Lots of people, Hartlage said, may experience symptoms that they fear may be attributable to heart disease — or they may result from acid reflux or a pulled muscle.

“CT is a good way to prove that either a person has nothing to worry about or that he has plaque levels that have advanced to a point where preventive measures — diet, lifestyle, exercise, cholesterol medicine, aspirin — are warranted,” Hartlage said. “People need to know.”
In asymptomatic patients, Hartlage employs a screen that looks for calcium, a marker for plaque.
“A calcium score of zero puts you at an exceedingly low risk of developing any cardiac problems over the next five to 10 years,” Hartlage explained.       

In working with the structural heart team at TMH, Hartlage uses CT to precisely determine the size of a value that needs replacing. No longer is it necessary for a surgeon to cut through the chest, open the heart, remove the bad valve and take measurements.

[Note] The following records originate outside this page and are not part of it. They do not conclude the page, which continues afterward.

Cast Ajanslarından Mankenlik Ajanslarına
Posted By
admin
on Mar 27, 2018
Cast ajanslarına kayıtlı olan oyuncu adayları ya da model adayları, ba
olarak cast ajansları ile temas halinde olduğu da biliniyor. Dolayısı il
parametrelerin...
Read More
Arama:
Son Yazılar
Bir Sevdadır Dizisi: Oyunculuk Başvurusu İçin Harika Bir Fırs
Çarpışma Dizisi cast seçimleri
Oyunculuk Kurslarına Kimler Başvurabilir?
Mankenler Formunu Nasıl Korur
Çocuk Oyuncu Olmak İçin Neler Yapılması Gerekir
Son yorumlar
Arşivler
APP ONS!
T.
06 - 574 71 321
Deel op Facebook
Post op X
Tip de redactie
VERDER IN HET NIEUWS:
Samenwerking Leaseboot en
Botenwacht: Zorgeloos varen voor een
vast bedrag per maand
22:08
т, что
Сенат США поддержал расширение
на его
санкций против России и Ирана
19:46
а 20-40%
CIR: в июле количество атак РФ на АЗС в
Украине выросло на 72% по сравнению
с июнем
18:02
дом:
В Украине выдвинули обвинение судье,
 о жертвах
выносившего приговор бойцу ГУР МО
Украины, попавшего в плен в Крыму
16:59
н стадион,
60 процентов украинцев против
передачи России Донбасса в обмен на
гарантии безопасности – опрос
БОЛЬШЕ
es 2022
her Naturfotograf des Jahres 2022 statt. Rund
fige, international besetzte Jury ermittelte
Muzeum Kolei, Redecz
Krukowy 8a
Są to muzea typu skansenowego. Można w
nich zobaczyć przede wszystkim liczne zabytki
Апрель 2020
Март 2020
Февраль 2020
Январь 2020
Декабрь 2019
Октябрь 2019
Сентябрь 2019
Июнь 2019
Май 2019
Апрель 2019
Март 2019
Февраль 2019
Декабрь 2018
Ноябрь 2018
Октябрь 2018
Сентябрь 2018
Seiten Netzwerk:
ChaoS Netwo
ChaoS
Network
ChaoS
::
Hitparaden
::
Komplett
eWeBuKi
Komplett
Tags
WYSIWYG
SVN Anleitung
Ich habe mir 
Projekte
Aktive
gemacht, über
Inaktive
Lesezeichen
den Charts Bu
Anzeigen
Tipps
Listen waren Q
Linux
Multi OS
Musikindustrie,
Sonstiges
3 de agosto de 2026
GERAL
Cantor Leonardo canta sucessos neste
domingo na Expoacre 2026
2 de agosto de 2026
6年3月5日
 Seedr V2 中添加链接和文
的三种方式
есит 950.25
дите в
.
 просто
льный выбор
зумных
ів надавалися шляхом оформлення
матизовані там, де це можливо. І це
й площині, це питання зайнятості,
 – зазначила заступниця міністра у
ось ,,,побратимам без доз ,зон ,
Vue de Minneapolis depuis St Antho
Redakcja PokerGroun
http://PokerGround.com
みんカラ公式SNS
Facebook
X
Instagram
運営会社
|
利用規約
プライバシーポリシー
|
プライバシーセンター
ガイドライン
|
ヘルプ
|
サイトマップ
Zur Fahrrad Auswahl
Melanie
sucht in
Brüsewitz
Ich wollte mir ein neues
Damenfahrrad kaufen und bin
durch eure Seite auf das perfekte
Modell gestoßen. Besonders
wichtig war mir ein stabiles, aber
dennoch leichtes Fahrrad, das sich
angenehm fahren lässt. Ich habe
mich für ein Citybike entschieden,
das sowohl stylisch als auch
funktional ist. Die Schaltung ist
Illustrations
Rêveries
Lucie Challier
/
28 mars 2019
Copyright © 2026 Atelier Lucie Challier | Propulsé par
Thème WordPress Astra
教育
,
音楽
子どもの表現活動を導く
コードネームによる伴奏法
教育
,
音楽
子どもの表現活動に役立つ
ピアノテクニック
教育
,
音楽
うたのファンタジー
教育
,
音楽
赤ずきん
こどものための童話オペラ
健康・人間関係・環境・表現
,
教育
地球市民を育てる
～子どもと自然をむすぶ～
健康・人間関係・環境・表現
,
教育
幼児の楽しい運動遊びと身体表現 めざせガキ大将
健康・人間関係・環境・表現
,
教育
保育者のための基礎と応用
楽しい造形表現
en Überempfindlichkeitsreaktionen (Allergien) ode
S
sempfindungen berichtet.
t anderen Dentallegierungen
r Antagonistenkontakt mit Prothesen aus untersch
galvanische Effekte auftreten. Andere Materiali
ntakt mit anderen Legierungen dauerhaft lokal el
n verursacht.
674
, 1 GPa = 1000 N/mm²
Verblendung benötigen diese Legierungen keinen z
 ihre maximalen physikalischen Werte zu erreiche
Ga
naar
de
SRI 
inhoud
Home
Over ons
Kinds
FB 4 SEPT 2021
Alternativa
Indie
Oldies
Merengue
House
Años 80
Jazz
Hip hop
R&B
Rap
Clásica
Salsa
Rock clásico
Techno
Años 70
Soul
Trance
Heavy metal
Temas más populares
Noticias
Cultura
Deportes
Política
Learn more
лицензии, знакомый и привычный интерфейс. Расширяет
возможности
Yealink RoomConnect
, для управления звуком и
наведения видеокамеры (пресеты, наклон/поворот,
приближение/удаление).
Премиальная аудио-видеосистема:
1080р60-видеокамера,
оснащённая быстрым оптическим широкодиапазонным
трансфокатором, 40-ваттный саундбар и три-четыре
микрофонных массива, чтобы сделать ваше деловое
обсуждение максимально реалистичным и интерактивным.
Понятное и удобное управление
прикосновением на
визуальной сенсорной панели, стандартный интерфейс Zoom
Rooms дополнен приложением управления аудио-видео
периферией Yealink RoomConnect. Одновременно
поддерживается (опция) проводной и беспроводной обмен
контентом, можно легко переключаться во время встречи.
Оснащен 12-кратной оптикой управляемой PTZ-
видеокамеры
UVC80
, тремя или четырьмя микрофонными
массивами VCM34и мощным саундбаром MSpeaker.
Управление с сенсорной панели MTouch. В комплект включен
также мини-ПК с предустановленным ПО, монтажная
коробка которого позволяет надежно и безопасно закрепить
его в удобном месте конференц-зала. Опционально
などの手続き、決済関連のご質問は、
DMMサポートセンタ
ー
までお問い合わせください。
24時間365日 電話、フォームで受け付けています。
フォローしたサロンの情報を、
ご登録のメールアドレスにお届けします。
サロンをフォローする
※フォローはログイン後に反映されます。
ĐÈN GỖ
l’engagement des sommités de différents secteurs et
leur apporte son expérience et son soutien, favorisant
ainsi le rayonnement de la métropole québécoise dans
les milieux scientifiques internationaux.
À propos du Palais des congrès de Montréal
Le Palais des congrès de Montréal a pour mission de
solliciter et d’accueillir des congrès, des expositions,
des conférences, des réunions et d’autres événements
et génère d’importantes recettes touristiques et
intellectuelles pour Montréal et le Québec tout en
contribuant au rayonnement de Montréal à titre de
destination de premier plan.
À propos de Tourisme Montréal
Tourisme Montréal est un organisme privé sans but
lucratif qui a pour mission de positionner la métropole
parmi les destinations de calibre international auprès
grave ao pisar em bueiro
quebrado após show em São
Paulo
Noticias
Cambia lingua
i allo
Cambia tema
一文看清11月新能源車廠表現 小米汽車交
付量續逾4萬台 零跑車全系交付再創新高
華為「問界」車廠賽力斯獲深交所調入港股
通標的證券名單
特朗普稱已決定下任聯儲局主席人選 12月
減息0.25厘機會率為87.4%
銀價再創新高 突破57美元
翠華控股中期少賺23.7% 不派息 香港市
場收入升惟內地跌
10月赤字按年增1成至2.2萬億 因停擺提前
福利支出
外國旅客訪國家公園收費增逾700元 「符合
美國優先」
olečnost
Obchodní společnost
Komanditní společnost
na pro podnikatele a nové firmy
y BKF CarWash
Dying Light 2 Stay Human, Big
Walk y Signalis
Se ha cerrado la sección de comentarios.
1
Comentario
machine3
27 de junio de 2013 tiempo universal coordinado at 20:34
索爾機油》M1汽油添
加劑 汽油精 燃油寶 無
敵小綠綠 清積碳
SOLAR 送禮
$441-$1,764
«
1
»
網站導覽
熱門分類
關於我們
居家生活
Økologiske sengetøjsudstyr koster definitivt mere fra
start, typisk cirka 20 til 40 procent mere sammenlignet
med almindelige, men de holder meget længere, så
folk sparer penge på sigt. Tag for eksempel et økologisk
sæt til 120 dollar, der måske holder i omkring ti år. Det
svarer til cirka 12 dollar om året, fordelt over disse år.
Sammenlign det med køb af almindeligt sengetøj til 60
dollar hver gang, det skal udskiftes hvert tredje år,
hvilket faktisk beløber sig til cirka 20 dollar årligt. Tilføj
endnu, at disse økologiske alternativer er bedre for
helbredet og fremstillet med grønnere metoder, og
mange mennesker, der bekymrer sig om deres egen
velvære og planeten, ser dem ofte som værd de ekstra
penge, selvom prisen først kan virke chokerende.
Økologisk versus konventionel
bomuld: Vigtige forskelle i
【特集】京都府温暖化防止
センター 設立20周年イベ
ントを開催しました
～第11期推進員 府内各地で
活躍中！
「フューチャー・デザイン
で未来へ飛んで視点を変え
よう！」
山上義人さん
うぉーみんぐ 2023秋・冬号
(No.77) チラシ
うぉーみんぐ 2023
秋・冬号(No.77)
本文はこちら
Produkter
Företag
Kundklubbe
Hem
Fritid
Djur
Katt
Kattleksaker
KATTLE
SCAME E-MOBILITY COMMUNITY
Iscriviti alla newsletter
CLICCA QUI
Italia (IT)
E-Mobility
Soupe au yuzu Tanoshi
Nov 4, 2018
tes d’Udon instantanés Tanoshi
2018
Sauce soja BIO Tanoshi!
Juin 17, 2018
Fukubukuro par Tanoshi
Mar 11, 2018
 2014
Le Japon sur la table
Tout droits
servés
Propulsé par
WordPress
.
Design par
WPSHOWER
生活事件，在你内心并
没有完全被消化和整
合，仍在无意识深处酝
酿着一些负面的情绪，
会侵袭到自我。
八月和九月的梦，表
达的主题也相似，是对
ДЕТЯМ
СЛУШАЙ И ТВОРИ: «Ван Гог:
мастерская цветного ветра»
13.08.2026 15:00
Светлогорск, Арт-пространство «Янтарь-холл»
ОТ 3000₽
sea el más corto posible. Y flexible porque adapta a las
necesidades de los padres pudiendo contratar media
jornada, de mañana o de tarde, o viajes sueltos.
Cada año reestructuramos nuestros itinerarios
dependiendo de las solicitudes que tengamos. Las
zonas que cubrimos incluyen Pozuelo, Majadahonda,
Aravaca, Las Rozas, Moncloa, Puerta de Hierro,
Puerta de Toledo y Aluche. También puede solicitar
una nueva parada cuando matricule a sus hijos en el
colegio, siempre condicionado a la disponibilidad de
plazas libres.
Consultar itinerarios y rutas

“That’s pretty cool,” Hartlage said with characteristic reserve.
But he does not disguise his enthusiasm for TMH, its relationship with his employer, the Southern Medical Group, and its commitment to supplying doctors with the best tools available.

“For a city of its size, Tallahassee is an exceptionally advanced place and TMH has put a lot of resources into keeping it that way with a ‘build it and they will come’ philosophy,” Hartlage said.

“We get patients referred here from Gainesville.”